Pechowa sobota Stali

Pojedynek pomiędzy Stalówką a Podbeskidziem był dość ciekawym spotkaniem. W meczu nie zabrakło bramek, były emocje i sporo walki i zaangażowania. Pech jednak nie opuszczał tego dnia gospodarzy.

W 10. minucie meczu powinna paść bramka dla Stali. Prawą stroną popędził Kamil Karcz, który wpadł w pole karne, minął gracza gości, ale przewrócił się potykając o własne nogi. Szkoda, bo mógł odegrać do partnerów, którzy razem z nim poszli za akcją. - Chciałem na początku dograć do chłopaków, ale wydawało mi się, że są na spalonym. Zahaczyłem o obrońcę Podbeskidzia, piłka mi odskoczyła i było po akcji - powiedział pechowiec z tej akcji.

To jednak nie był jedyny pech Stalowców w tej potyczce. Podbeskidzie w pierwszej połowie nie pokazało praktycznie nic, co potwierdził nawet jeden z graczy z Bielska-Białej. - W pierwszej połowie nie mieliśmy zbyt wielu sytuacji - tłumaczył Krzysztof Zaremba. Jednak z tych niewielu akcji jedną udało się wykorzystać. W 30. minucie po akcji Mariusza Sachy bramkę strzałem z bliskiej odległości zdobył Martin Matus.

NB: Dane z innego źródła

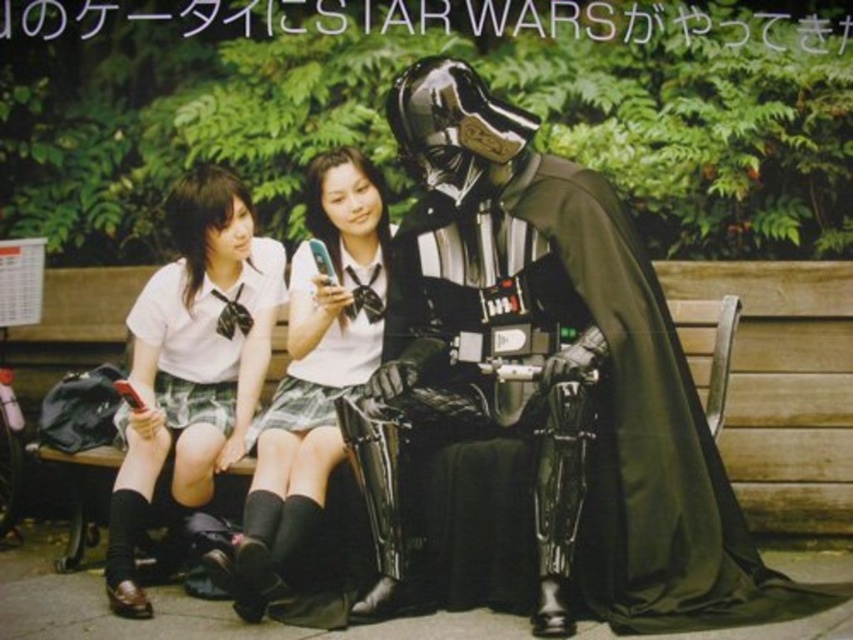
Is white glossy uniform at center closer to camera compared to white fabric skirt at center?

No, white glossy uniform at center is further to the viewer.

Which is above, white glossy uniform at center or white fabric skirt at center?

white fabric skirt at center is higher up.

Find the location of a particular element. Image resolution: width=853 pixels, height=640 pixels. white glossy uniform at center is located at coordinates [192, 362].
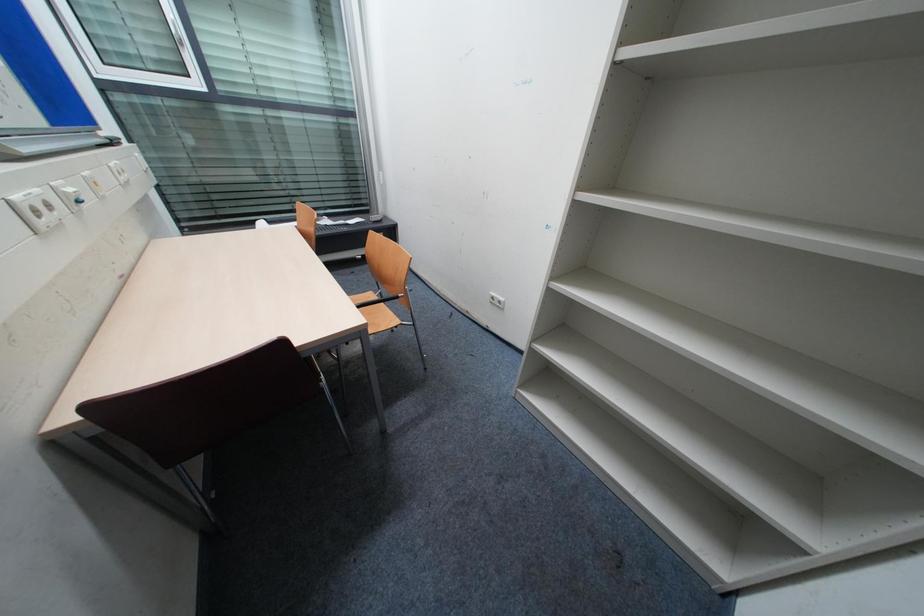
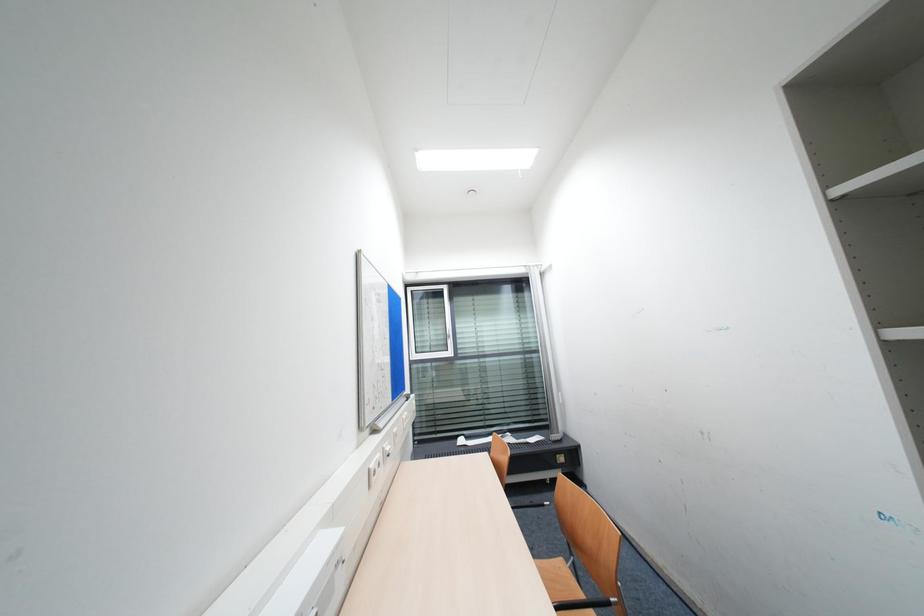
The first image is from the beginning of the video and the second image is from the end. How did the camera likely rotate when shooting the video?

The camera rotated toward left-up.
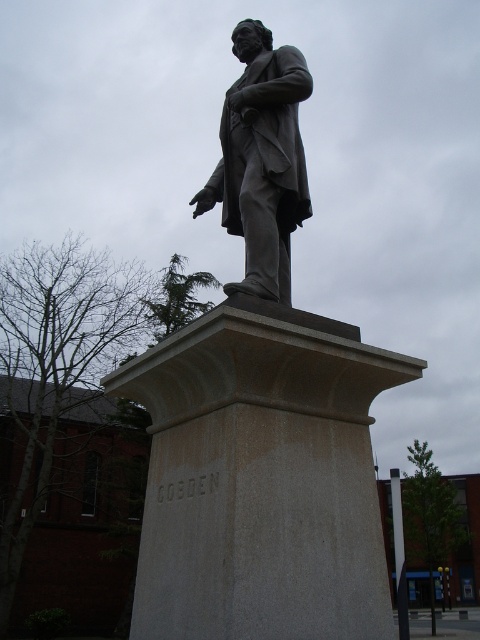
Question: Which point is farther to the camera?

Choices:
 (A) (295, 145)
 (B) (166, 560)

Answer: (A)

Question: Among these objects, which one is farthest from the camera?

Choices:
 (A) bronze statue at center
 (B) gray polished stone statue at center

Answer: (A)

Question: Among these points, which one is farthest from the camera?

Choices:
 (A) (304, 372)
 (B) (286, 51)

Answer: (B)

Question: Does gray polished stone statue at center have a smaller size compared to bronze statue at center?

Choices:
 (A) yes
 (B) no

Answer: (B)

Question: Does gray polished stone statue at center appear under bronze statue at center?

Choices:
 (A) yes
 (B) no

Answer: (A)

Question: Does gray polished stone statue at center have a larger size compared to bronze statue at center?

Choices:
 (A) no
 (B) yes

Answer: (B)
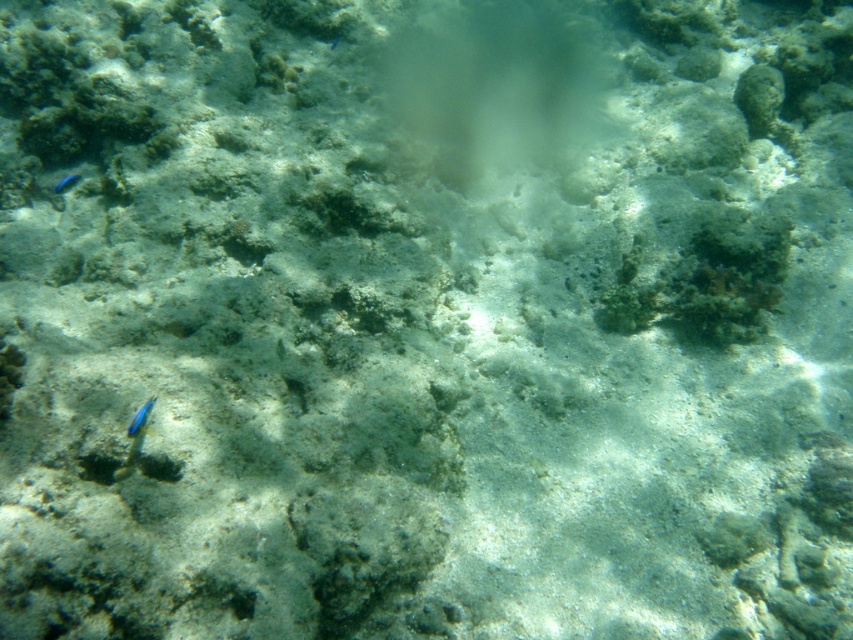
Between blue glossy fish at lower left and blue glossy fish at upper left, which one appears on the right side from the viewer's perspective?

Positioned to the right is blue glossy fish at lower left.

Can you confirm if blue glossy fish at lower left is bigger than blue glossy fish at upper left?

Actually, blue glossy fish at lower left might be smaller than blue glossy fish at upper left.

Where is `blue glossy fish at lower left`? blue glossy fish at lower left is located at coordinates (138, 417).

Identify the location of blue glossy fish at lower left. (138, 417).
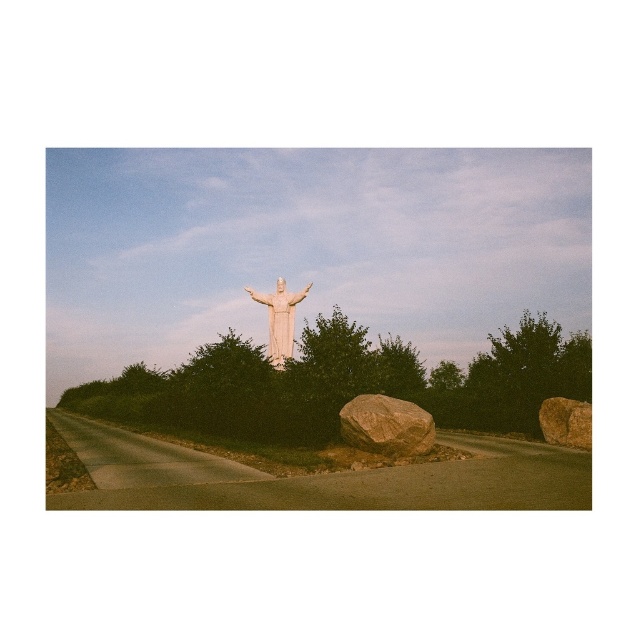
Question: Where is brown rough rock at right located in relation to white marble statue at center in the image?

Choices:
 (A) right
 (B) left

Answer: (A)

Question: Which of the following is the closest to the observer?

Choices:
 (A) (371, 397)
 (B) (282, 332)
 (C) (569, 432)

Answer: (A)

Question: Which of the following is the closest to the observer?

Choices:
 (A) (291, 314)
 (B) (356, 417)
 (C) (555, 412)

Answer: (B)

Question: Is brown rough rock at lower center positioned in front of brown rough rock at right?

Choices:
 (A) yes
 (B) no

Answer: (A)

Question: Which point is closer to the camera taking this photo?

Choices:
 (A) (424, 410)
 (B) (266, 305)

Answer: (A)

Question: Is brown rough rock at lower center to the right of white marble statue at center from the viewer's perspective?

Choices:
 (A) no
 (B) yes

Answer: (B)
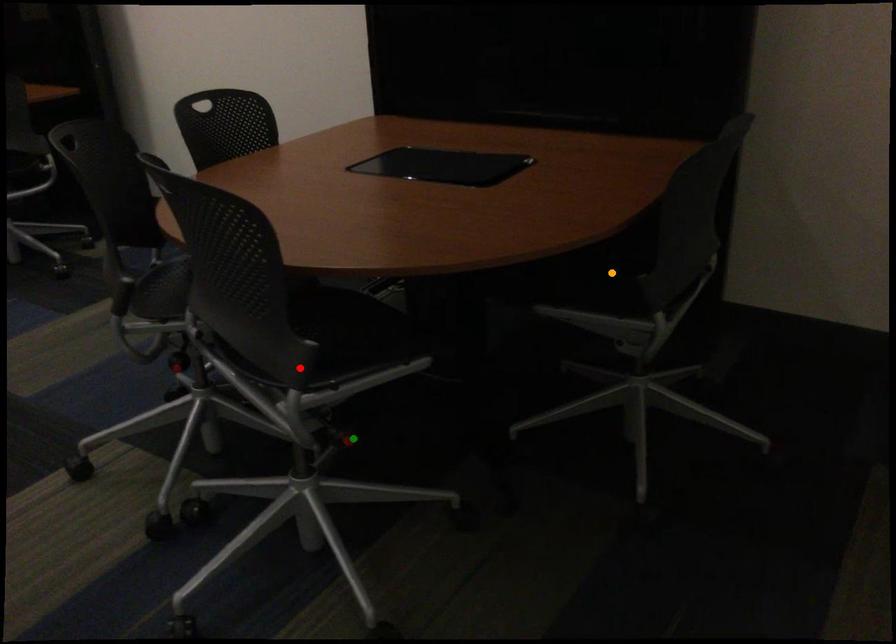
Order these from nearest to farthest:
1. green point
2. red point
3. orange point

green point
orange point
red point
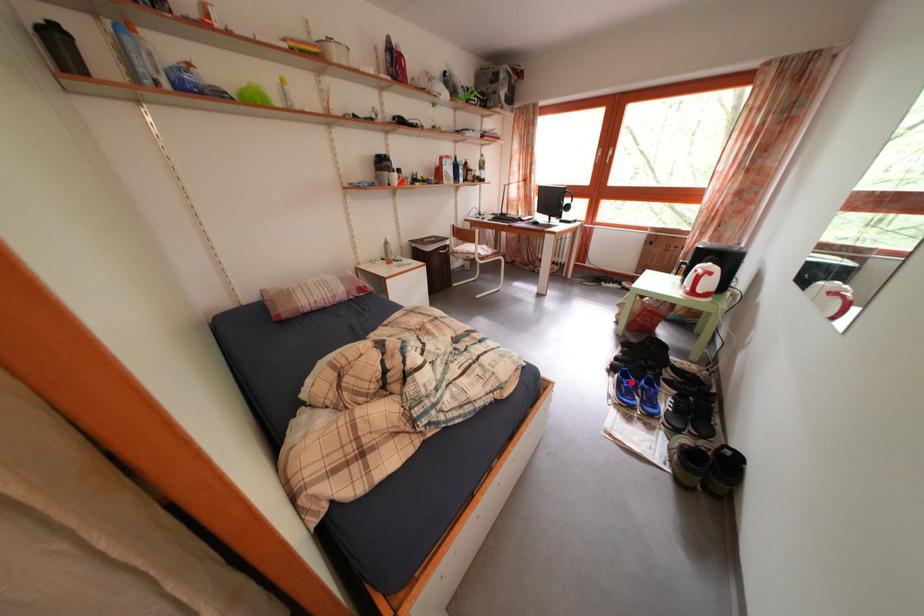
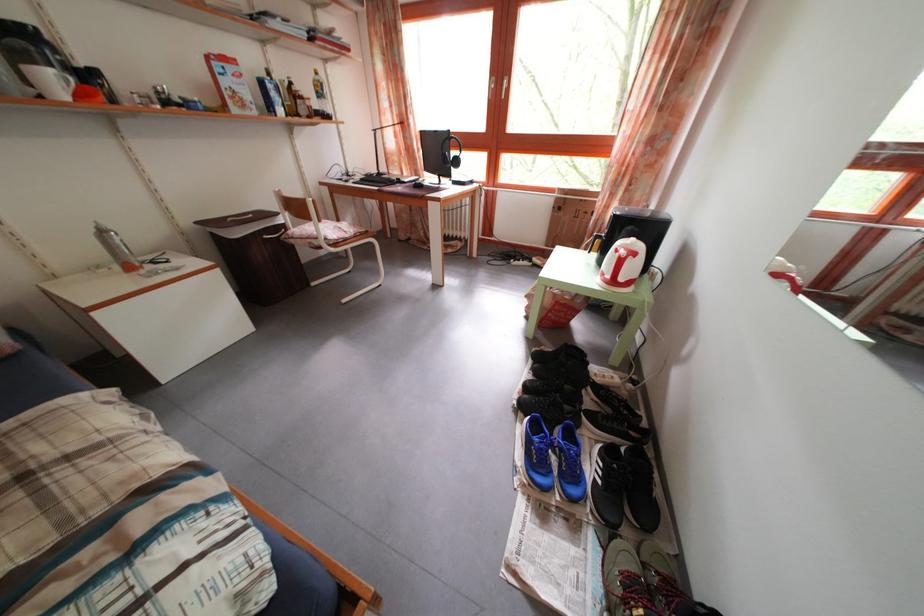
Question: I am providing you with two images of the same scene from different viewpoints. In image1, a red point is highlighted. Considering the same 3D point in image2, which of the following is correct?

Choices:
 (A) It is closer
 (B) It is farther

Answer: (B)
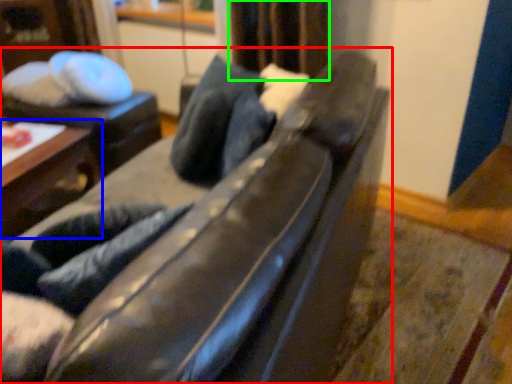
Question: Estimate the real-world distances between objects in this image. Which object is farther from studio couch (highlighted by a red box), table (highlighted by a blue box) or curtain (highlighted by a green box)?

Choices:
 (A) table
 (B) curtain

Answer: (A)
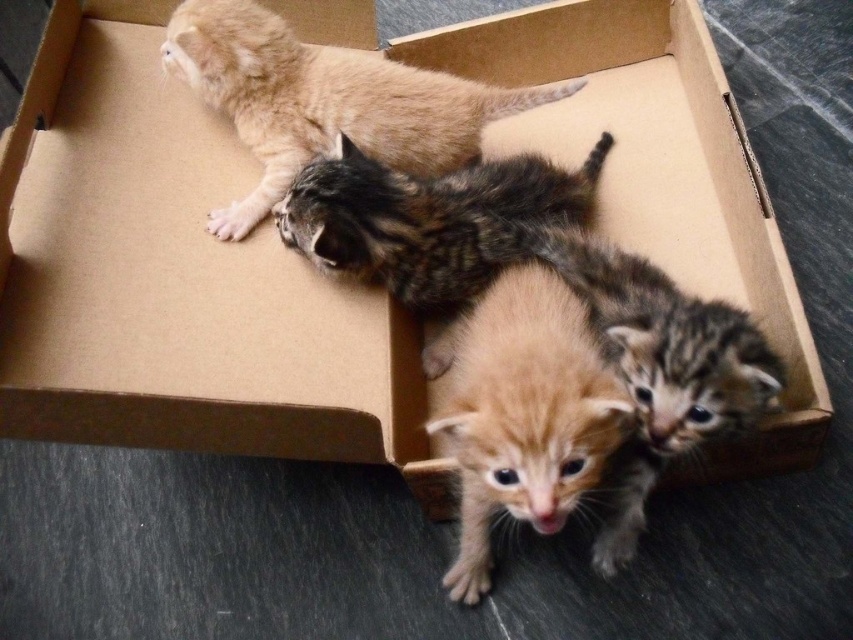
You are holding a 1.5 meter long pole and want to measure the distance from your position to the point marked as point (431, 116). Can you reach it with the pole?

The distance between point (431, 116) and the camera is 1.39 meters. Since the pole is 1.5 meters long, you can reach the point with the pole.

W tej sytuacji niezbyt dobrze zachował się bramkarz Stali, Tomasz Wietecha, który odbił przed siebie strzał Sachy, a z tego prezentu skorzystał właśnie Matus.

Na domiar złego w 83. minucie po raz drugi, tym razem dużo poważniejszy błąd popełnił Wietecha. Na uderzenie z dystansu zdecydował się Łukasz Matusiak. Fatalnie interweniował golkiper Stali, który przepuścił futbolówkę pod ciałem. - Wydaje mi się, że to błąd bramkarza Stali - dodał Zaremba. Szkoleniowiec Stali, Władysław Łach na konferencji prasowej stwierdził, że piłka na fatalnej murawie mogła skozłować przed golkiperem z Podkarpacia. Wietechę bronili koledzy z zespołu. - Nie możemy winić Tomka za tego gola. Z Kmitą dzięki niemu zremisowaliśmy. Każdemu zdarza się gorszy dzień - powiedział Kamil Karcz.